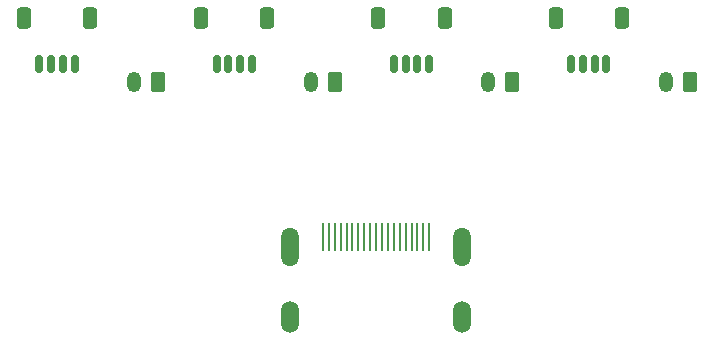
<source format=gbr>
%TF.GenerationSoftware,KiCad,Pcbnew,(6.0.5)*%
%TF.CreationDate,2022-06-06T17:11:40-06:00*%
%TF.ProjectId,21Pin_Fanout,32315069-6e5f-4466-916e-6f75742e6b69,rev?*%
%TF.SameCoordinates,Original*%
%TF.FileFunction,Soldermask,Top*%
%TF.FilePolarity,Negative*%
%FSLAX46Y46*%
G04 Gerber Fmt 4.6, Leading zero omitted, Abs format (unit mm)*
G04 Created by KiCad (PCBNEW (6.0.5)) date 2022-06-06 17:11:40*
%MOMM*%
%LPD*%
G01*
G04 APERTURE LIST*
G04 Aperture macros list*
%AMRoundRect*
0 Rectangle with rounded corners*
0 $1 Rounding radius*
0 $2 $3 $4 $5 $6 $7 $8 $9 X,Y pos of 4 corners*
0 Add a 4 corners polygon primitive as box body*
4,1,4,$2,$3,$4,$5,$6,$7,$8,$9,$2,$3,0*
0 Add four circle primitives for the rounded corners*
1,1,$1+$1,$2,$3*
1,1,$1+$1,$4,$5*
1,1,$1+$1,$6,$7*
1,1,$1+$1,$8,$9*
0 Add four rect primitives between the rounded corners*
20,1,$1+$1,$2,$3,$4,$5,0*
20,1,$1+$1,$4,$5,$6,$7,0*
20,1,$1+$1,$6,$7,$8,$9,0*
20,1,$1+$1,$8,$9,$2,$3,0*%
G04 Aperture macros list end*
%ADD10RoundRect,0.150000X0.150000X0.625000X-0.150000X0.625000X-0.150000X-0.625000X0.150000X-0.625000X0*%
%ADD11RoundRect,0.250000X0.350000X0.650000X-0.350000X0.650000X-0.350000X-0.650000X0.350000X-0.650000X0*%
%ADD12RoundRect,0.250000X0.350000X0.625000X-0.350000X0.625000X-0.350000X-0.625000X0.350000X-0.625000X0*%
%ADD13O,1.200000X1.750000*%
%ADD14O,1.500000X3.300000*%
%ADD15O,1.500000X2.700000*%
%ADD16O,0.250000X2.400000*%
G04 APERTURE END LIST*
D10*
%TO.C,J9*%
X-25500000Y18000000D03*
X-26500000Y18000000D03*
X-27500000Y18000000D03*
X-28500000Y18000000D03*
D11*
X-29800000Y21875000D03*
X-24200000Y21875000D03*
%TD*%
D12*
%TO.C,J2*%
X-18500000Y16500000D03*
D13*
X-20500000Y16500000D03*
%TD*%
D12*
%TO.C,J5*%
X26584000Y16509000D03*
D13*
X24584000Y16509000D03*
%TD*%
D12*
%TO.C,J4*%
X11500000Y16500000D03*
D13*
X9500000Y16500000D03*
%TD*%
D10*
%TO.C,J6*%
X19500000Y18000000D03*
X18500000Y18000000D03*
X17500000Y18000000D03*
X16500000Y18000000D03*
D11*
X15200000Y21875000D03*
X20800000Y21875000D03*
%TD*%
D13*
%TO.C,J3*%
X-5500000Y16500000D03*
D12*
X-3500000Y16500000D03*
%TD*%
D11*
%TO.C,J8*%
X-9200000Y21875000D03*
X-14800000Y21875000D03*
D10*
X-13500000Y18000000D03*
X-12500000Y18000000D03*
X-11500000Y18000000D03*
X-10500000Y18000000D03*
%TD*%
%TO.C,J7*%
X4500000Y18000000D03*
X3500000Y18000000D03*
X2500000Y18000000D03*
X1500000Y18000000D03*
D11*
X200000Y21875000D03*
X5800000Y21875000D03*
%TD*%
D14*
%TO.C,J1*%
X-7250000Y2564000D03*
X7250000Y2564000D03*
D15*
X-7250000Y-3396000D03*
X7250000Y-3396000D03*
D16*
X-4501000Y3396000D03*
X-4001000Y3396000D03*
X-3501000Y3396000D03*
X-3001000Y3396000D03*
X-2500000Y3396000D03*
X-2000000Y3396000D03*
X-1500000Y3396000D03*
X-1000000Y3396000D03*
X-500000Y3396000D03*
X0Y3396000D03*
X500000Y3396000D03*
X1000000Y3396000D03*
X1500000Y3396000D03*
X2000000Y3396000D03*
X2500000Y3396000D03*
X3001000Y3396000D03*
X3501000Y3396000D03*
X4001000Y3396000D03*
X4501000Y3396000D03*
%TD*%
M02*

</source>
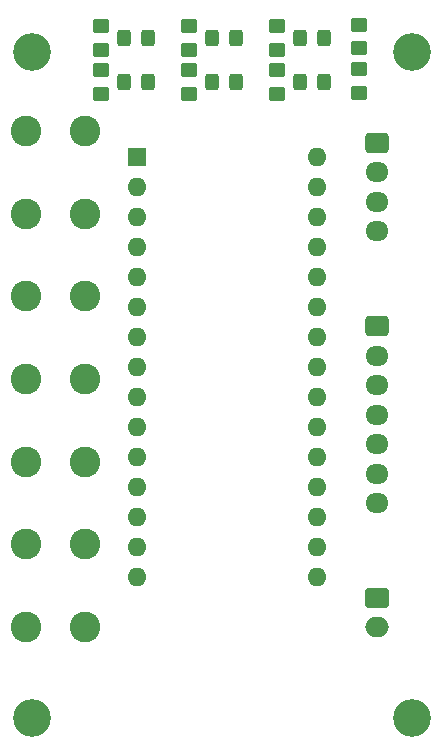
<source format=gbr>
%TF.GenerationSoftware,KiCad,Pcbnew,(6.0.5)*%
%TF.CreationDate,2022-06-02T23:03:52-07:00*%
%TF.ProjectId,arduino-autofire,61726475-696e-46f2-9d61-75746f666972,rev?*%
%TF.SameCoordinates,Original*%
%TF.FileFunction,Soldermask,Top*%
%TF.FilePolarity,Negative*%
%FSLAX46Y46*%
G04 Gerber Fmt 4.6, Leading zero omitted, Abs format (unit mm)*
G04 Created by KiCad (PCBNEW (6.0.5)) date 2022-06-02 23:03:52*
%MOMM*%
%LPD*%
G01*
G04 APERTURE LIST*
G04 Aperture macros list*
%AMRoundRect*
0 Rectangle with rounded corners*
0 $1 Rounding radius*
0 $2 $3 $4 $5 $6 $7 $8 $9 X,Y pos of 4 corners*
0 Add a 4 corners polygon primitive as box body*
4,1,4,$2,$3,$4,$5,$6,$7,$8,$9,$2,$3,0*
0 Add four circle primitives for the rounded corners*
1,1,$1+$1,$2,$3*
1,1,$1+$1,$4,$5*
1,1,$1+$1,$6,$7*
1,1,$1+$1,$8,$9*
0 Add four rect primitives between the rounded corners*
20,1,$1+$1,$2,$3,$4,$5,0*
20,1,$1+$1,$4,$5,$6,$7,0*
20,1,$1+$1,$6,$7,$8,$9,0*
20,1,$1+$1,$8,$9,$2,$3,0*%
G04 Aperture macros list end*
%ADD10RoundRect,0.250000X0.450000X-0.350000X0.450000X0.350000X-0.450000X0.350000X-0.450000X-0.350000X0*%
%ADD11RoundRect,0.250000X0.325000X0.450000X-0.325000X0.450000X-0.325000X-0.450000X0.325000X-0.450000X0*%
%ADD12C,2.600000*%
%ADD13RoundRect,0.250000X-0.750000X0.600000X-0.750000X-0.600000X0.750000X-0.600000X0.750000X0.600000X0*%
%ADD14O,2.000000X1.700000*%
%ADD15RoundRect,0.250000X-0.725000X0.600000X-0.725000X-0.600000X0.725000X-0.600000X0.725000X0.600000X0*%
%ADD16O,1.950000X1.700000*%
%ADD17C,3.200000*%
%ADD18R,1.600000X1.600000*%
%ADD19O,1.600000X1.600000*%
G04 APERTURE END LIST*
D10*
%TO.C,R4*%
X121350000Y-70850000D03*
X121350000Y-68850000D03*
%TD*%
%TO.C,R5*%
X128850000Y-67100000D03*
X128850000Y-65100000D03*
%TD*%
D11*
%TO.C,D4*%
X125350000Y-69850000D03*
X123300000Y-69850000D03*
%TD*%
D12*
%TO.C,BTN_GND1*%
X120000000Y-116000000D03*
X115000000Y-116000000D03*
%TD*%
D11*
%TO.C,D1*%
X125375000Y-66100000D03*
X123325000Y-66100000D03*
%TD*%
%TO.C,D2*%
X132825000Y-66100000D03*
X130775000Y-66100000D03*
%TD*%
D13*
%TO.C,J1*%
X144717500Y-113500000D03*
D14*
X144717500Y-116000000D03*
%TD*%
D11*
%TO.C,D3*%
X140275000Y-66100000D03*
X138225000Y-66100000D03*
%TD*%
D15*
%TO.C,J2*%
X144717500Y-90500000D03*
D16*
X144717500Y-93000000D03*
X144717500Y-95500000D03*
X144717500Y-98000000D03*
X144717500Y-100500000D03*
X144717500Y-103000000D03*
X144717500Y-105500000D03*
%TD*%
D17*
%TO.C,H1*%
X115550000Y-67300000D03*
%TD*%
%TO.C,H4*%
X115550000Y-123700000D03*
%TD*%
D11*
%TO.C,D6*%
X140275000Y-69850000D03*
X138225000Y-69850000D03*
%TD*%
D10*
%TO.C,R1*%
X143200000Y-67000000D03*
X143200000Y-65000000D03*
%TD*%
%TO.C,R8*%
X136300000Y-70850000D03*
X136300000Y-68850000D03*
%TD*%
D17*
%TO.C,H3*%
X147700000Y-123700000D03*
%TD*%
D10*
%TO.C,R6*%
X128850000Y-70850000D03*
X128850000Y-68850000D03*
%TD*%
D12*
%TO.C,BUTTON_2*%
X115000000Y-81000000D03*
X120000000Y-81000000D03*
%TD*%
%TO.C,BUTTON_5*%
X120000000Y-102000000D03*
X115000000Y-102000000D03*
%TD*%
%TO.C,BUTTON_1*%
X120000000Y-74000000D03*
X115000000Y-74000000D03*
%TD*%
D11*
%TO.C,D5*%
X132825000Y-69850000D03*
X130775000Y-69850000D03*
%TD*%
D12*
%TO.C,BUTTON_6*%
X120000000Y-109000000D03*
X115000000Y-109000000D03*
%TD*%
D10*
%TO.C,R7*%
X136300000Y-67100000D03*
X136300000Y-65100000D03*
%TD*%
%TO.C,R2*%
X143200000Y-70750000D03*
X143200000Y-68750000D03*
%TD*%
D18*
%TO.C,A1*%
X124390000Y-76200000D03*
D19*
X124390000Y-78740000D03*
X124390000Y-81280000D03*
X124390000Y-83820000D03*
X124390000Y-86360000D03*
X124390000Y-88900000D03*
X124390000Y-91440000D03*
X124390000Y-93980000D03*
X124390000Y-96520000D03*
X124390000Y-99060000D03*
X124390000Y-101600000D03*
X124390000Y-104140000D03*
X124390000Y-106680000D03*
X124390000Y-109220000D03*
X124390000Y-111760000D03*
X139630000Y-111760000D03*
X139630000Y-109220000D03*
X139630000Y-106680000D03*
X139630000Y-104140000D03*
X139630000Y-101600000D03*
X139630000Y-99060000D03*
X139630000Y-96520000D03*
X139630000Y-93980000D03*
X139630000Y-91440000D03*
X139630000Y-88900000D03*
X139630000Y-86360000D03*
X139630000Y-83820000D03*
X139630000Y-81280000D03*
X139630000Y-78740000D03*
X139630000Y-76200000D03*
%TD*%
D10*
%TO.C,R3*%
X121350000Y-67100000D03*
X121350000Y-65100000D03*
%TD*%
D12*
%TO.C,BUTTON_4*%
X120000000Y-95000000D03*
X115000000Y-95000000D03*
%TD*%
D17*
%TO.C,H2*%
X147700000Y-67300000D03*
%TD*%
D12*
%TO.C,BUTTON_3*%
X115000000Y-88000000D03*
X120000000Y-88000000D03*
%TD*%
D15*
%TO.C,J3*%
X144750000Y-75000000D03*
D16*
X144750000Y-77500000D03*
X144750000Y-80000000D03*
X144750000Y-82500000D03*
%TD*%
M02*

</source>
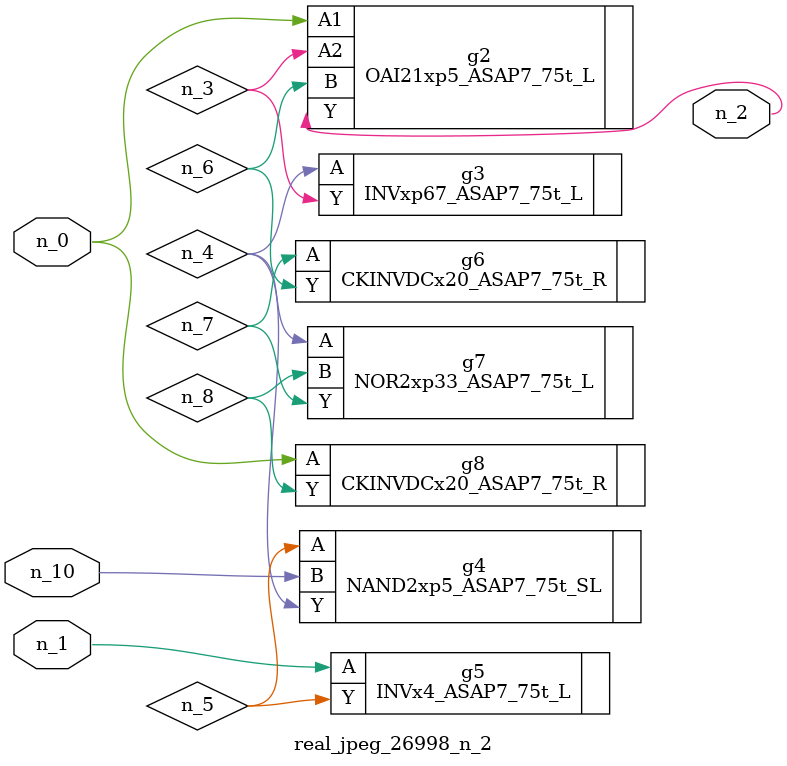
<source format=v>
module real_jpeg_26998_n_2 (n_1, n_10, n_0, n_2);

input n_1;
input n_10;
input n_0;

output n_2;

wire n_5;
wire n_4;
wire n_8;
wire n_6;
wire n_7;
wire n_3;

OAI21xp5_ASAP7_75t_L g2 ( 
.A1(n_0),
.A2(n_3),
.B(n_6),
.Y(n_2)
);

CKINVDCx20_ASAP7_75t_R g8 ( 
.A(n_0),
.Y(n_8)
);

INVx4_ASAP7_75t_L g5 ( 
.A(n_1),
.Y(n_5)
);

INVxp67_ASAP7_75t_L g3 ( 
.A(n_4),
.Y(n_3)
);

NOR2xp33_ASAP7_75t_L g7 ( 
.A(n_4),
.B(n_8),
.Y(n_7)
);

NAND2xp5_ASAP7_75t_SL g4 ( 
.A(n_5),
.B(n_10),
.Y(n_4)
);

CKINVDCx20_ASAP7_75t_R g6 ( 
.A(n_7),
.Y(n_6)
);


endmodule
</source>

______

▶ _Assignment_: Set down exactly the lines of the data above, beginning with the line that has "X121350000Y-70850000D03*" and ending with the line that has "X139630000Y-101600000D03*", and no others.

▶ _Task answer_:
X121350000Y-70850000D03*
X121350000Y-68850000D03*
%TD*%
%TO.C,R5*%
X128850000Y-67100000D03*
X128850000Y-65100000D03*
%TD*%
D11*
%TO.C,D4*%
X125350000Y-69850000D03*
X123300000Y-69850000D03*
%TD*%
D12*
%TO.C,BTN_GND1*%
X120000000Y-116000000D03*
X115000000Y-116000000D03*
%TD*%
D11*
%TO.C,D1*%
X125375000Y-66100000D03*
X123325000Y-66100000D03*
%TD*%
%TO.C,D2*%
X132825000Y-66100000D03*
X130775000Y-66100000D03*
%TD*%
D13*
%TO.C,J1*%
X144717500Y-113500000D03*
D14*
X144717500Y-116000000D03*
%TD*%
D11*
%TO.C,D3*%
X140275000Y-66100000D03*
X138225000Y-66100000D03*
%TD*%
D15*
%TO.C,J2*%
X144717500Y-90500000D03*
D16*
X144717500Y-93000000D03*
X144717500Y-95500000D03*
X144717500Y-98000000D03*
X144717500Y-100500000D03*
X144717500Y-103000000D03*
X144717500Y-105500000D03*
%TD*%
D17*
%TO.C,H1*%
X115550000Y-67300000D03*
%TD*%
%TO.C,H4*%
X115550000Y-123700000D03*
%TD*%
D11*
%TO.C,D6*%
X140275000Y-69850000D03*
X138225000Y-69850000D03*
%TD*%
D10*
%TO.C,R1*%
X143200000Y-67000000D03*
X143200000Y-65000000D03*
%TD*%
%TO.C,R8*%
X136300000Y-70850000D03*
X136300000Y-68850000D03*
%TD*%
D17*
%TO.C,H3*%
X147700000Y-123700000D03*
%TD*%
D10*
%TO.C,R6*%
X128850000Y-70850000D03*
X128850000Y-68850000D03*
%TD*%
D12*
%TO.C,BUTTON_2*%
X115000000Y-81000000D03*
X120000000Y-81000000D03*
%TD*%
%TO.C,BUTTON_5*%
X120000000Y-102000000D03*
X115000000Y-102000000D03*
%TD*%
%TO.C,BUTTON_1*%
X120000000Y-74000000D03*
X115000000Y-74000000D03*
%TD*%
D11*
%TO.C,D5*%
X132825000Y-69850000D03*
X130775000Y-69850000D03*
%TD*%
D12*
%TO.C,BUTTON_6*%
X120000000Y-109000000D03*
X115000000Y-109000000D03*
%TD*%
D10*
%TO.C,R7*%
X136300000Y-67100000D03*
X136300000Y-65100000D03*
%TD*%
%TO.C,R2*%
X143200000Y-70750000D03*
X143200000Y-68750000D03*
%TD*%
D18*
%TO.C,A1*%
X124390000Y-76200000D03*
D19*
X124390000Y-78740000D03*
X124390000Y-81280000D03*
X124390000Y-83820000D03*
X124390000Y-86360000D03*
X124390000Y-88900000D03*
X124390000Y-91440000D03*
X124390000Y-93980000D03*
X124390000Y-96520000D03*
X124390000Y-99060000D03*
X124390000Y-101600000D03*
X124390000Y-104140000D03*
X124390000Y-106680000D03*
X124390000Y-109220000D03*
X124390000Y-111760000D03*
X139630000Y-111760000D03*
X139630000Y-109220000D03*
X139630000Y-106680000D03*
X139630000Y-104140000D03*
X139630000Y-101600000D03*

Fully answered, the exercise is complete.